(Welcome Marginal Revolution readers. Feel free to browse. This is an eclectic blog and you might find something to catch your interest.)
Fenster writes:
Film may be better at war-war than jaw-jaw, but if you love words as I do you are not going to let a mere medium get in the way of that love. Filmed versions of Pinter? Sure. My Dinner with Andre? Love it. I even like talky oddities like Mindwalk.
So despite not being a romance fan, I am a total sucker for love stories if they are verbally compelling, better yet if the dame is brainy. So I fell for Before Sunrise and Before Sunset, Richard Linklater’s bookend films exploring the charged relationship between Jesse (Ethan Hawke) and Celine (Julie Delpy). Which may be another way of saying I fell for the gabby but brainy and charming Delpy.
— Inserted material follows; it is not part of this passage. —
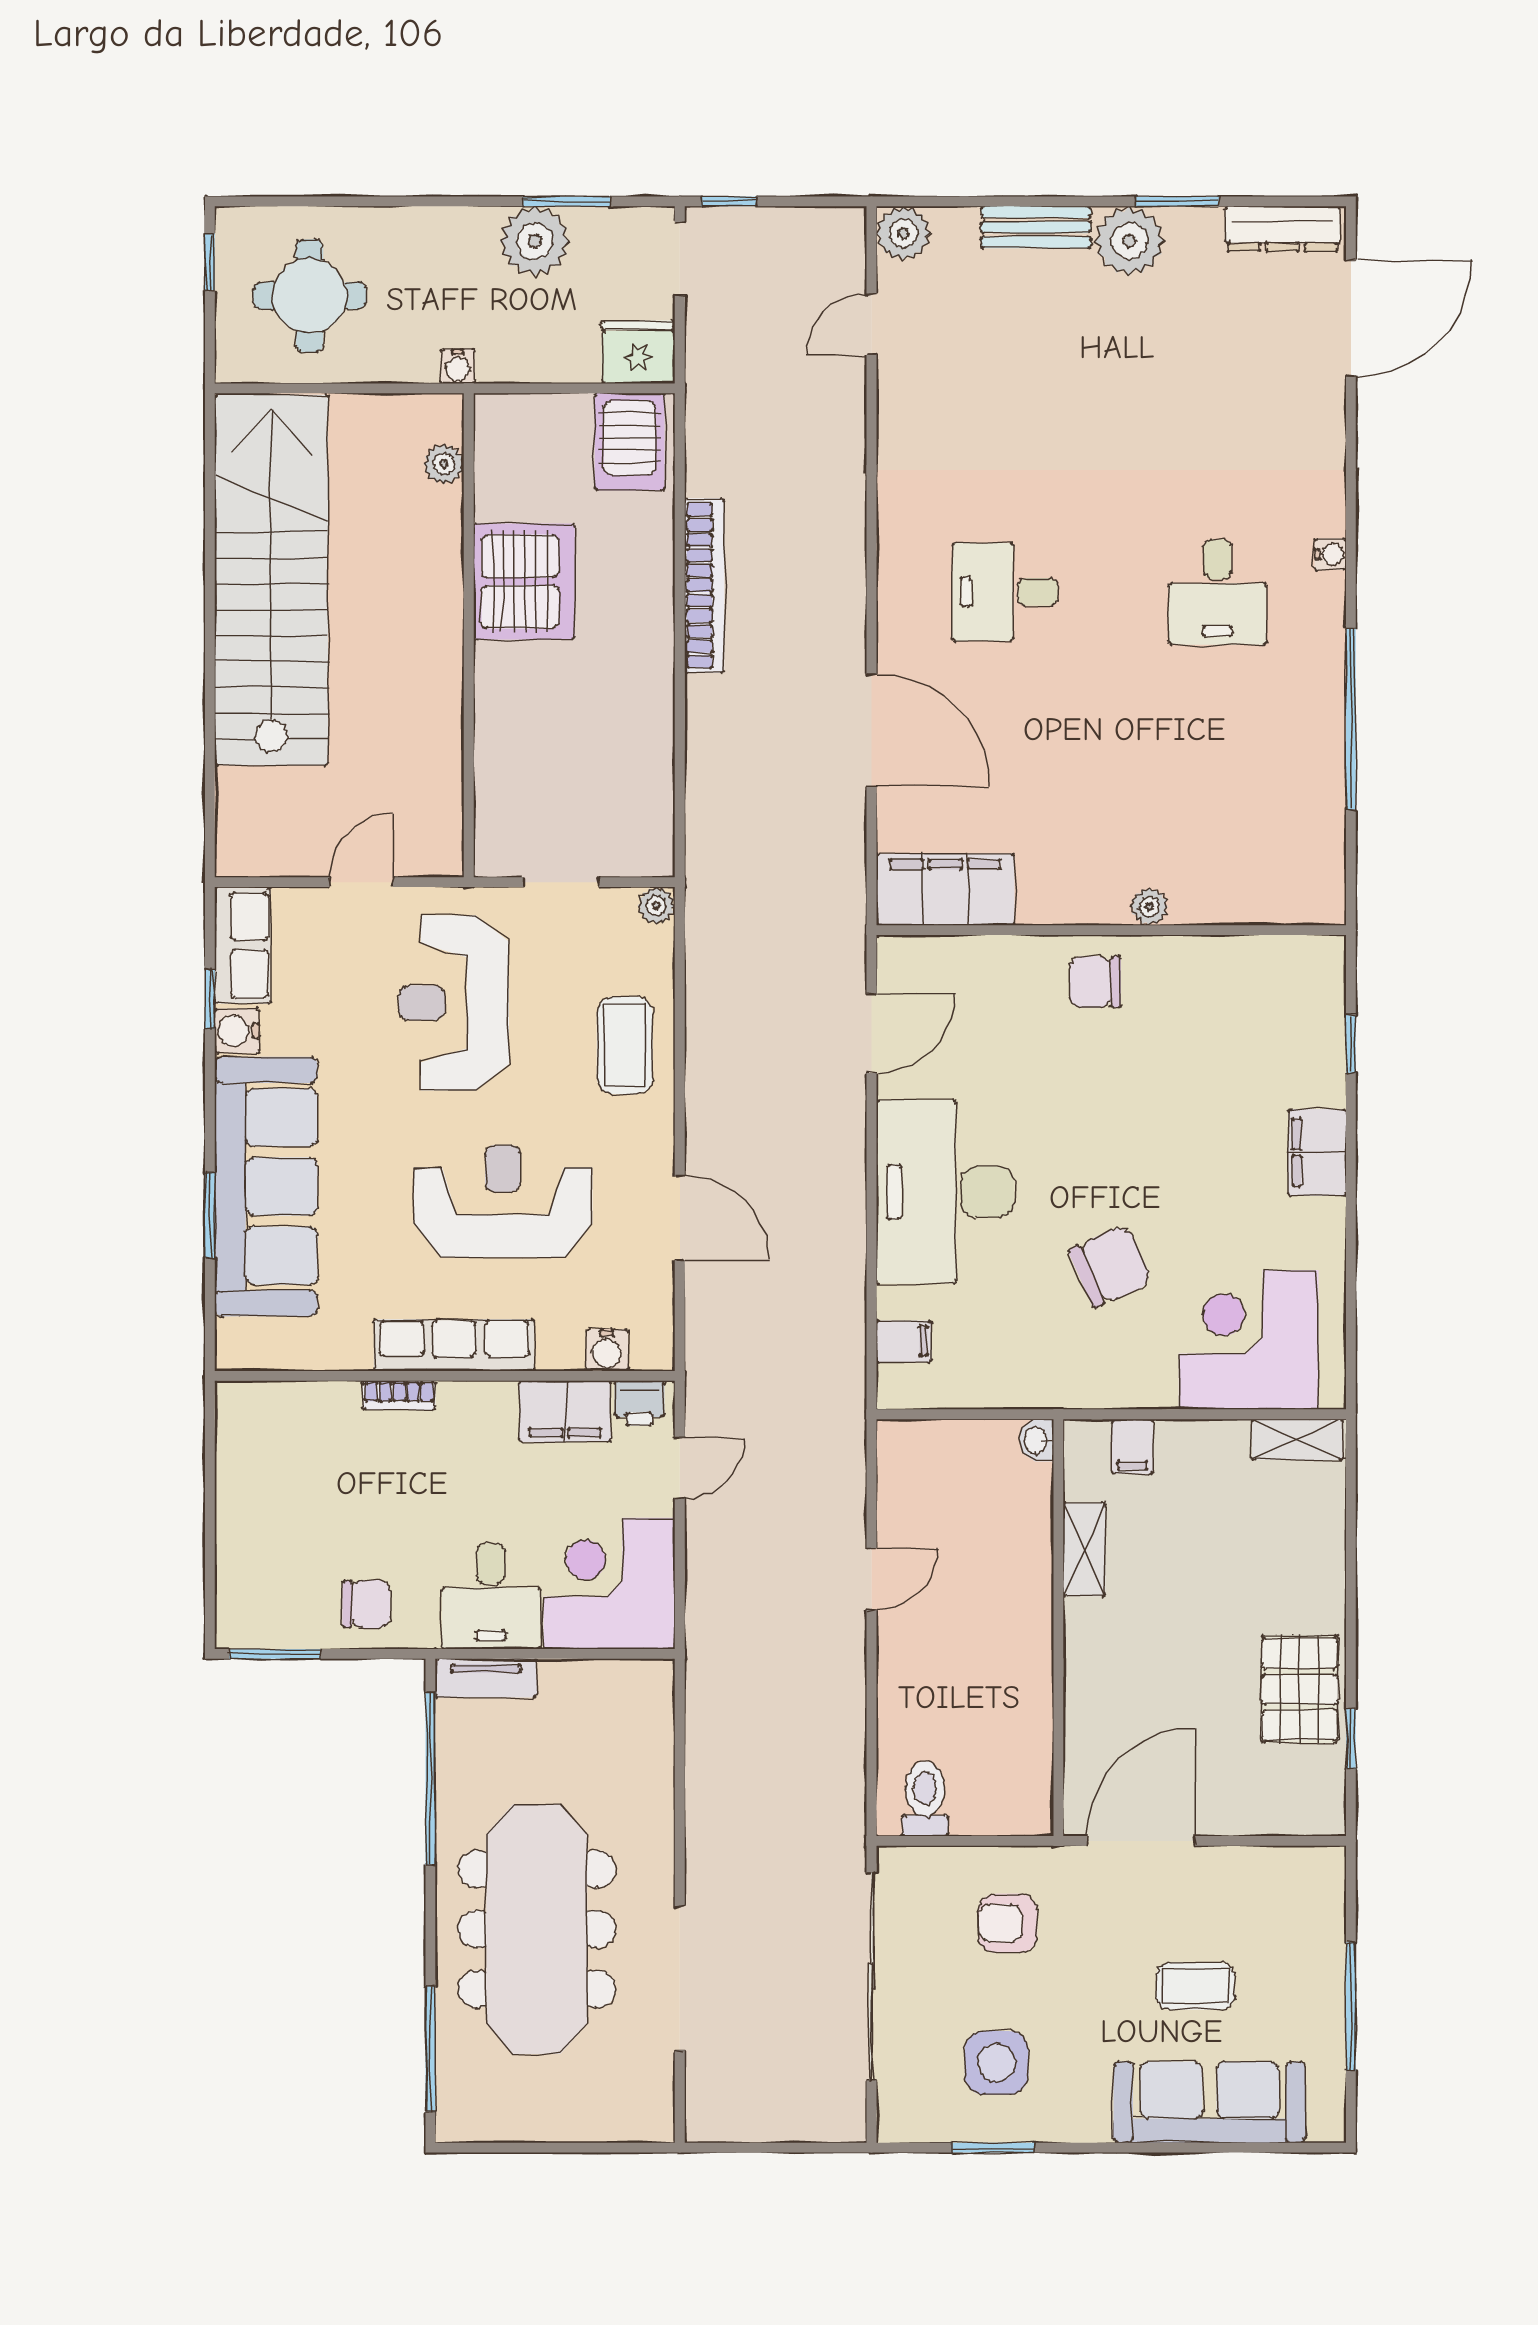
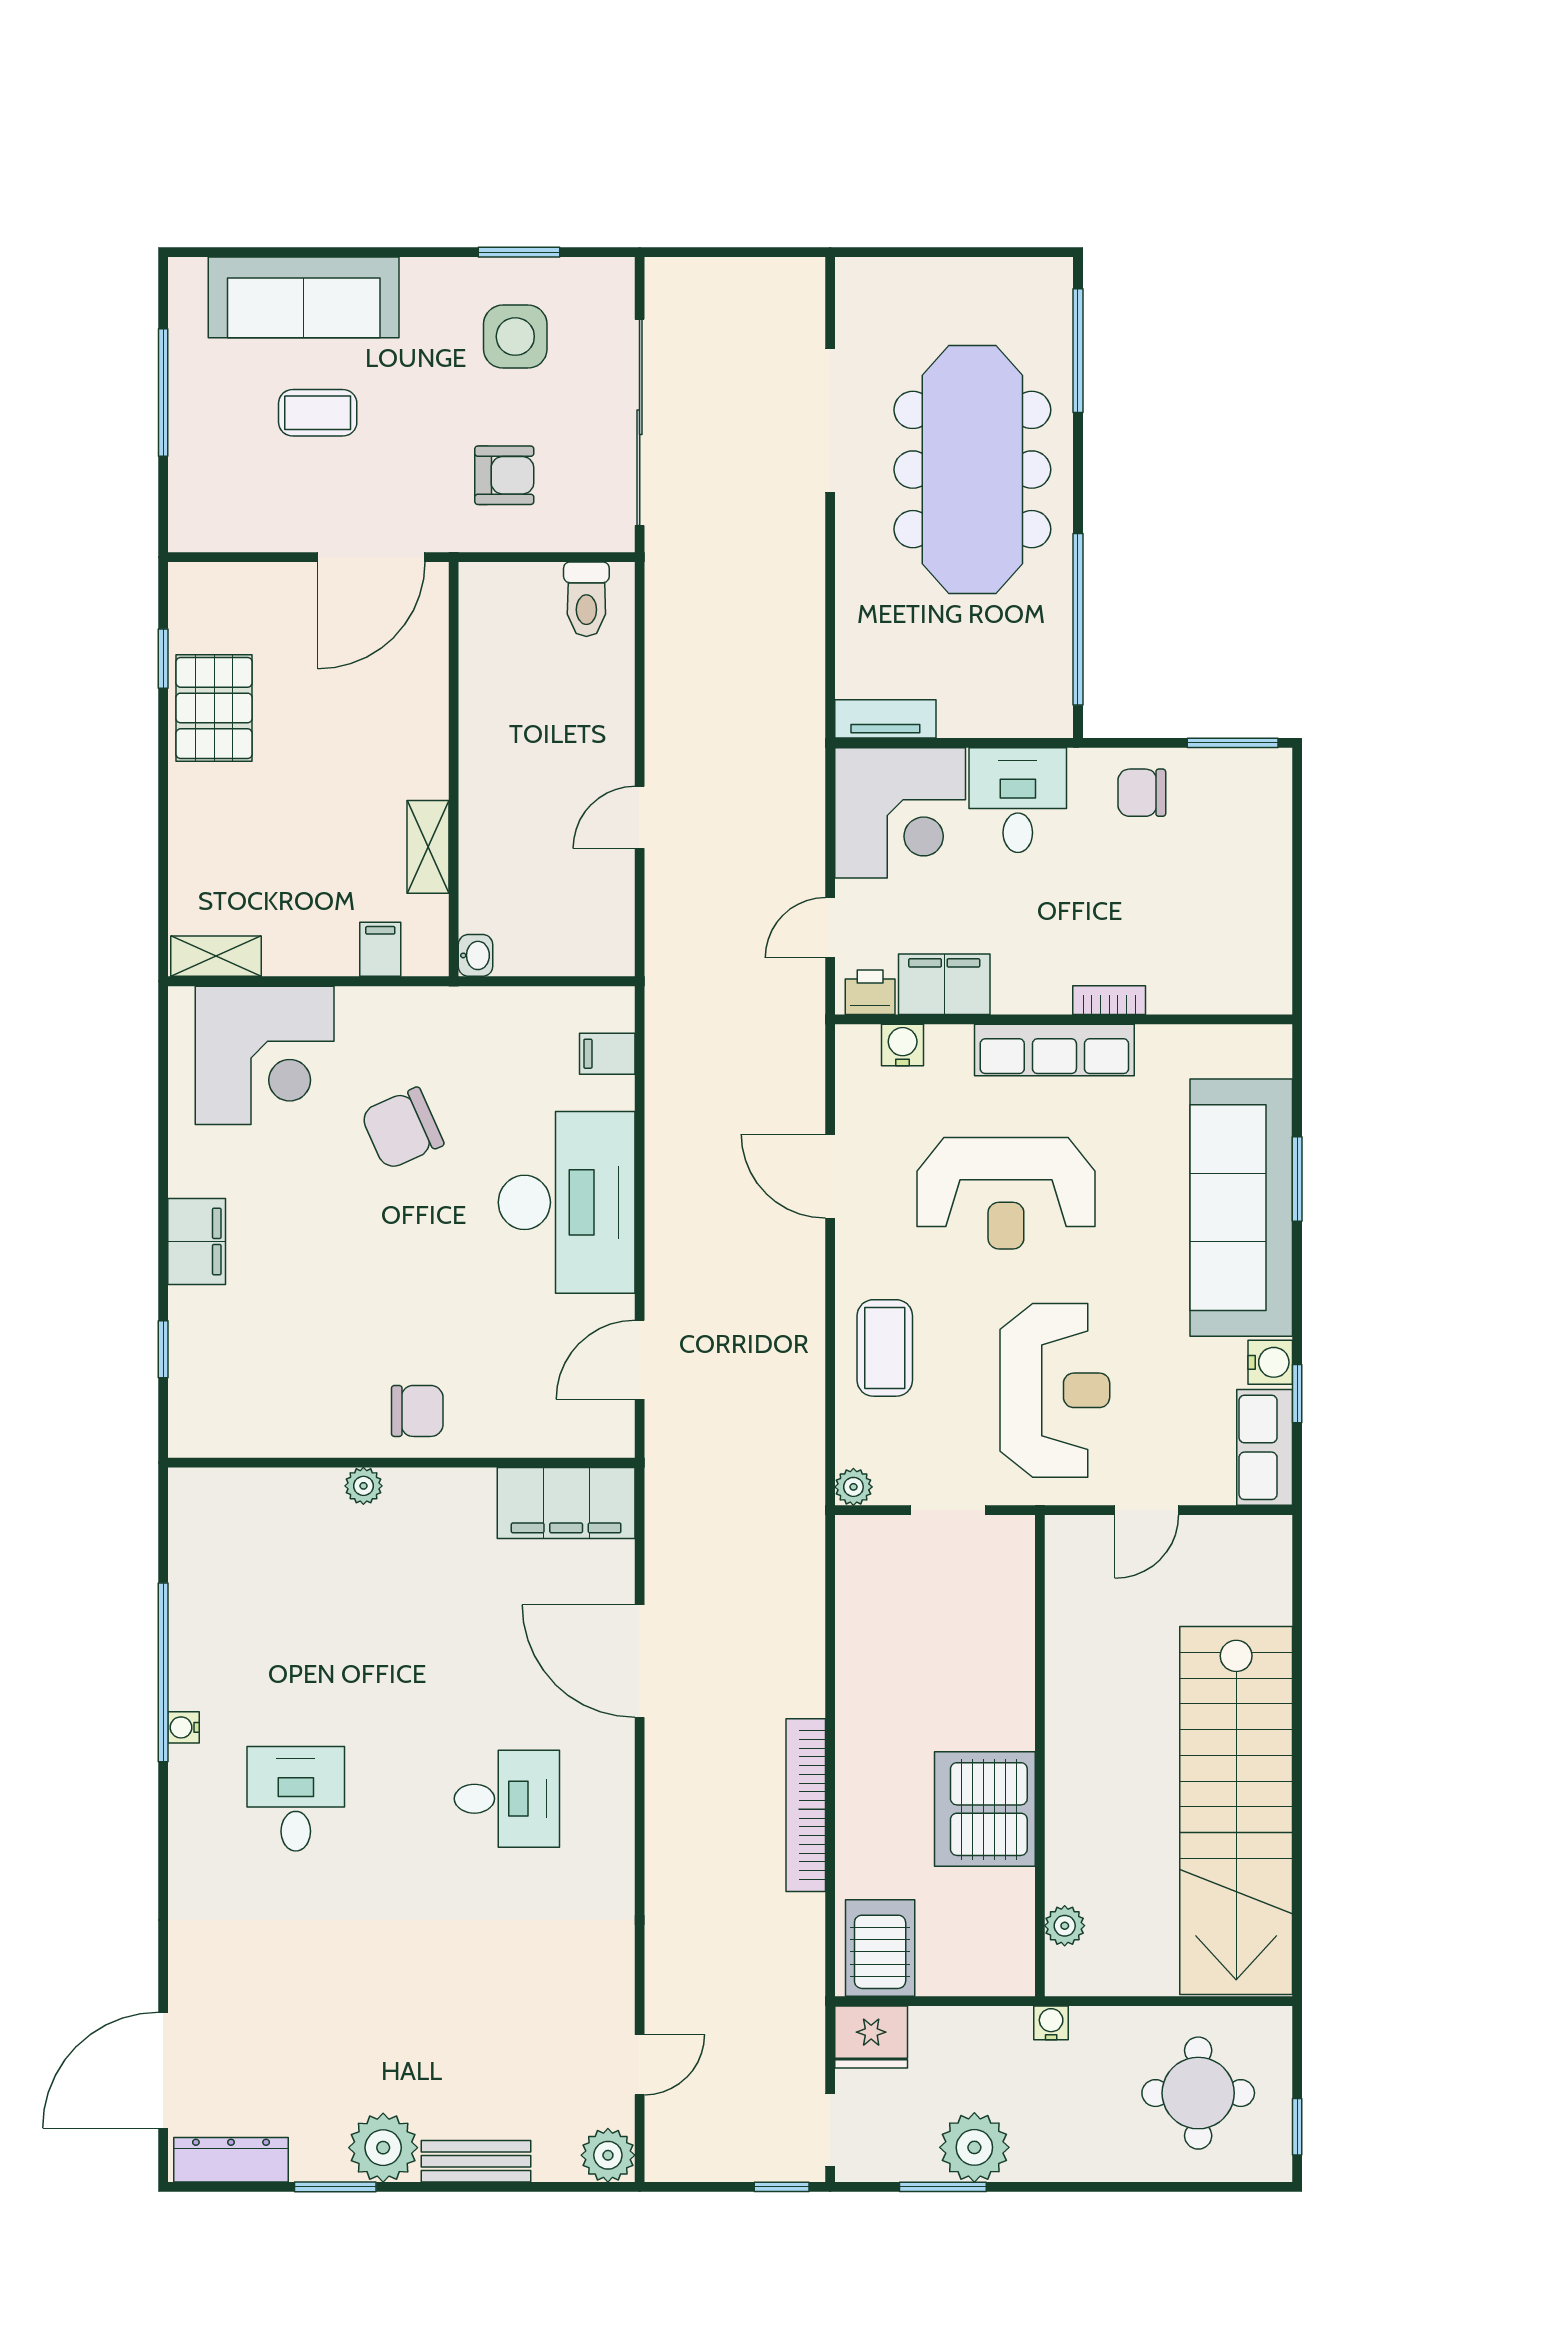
water cooler: (1330, 554) -> (183, 1727), moved
tv unit: (486, 1678) -> (885, 719), moved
At least I thought they were bookend films, a couple destined to remain alone and together forever. The symmetry of the titles alone– Sunrise, Sunset–suggest a dyadic relationship. A dyad about a dyad.
The first (1995) explores Jessy and Celine’s accidental meeting on a train in Europe and the weekend they spend together in Vienna that may or may not be their last. They are 25.
The second (2004), was filmed, and is staged to take place, nine years later, when the actors and the parts they play are in their early to mid 30s. Here, it is revealed that fate separated the lovers before they could meet again, but meet again they do. This time it is a weekend in Paris, and once again the viewer is left hanging about whether they will find happiness. Under movie convention rules, that means stay together as a couple. How little mortals know.
Despite the dyadic symmetry of the two films, the fact that the viewer is left hanging at the end of the second suggested a need to continue. And now after another nine years, Linklater brings us back to Jesse and Celine, and we see the road they have traveled and where they are now, in 2013. Now they are in their early 40s.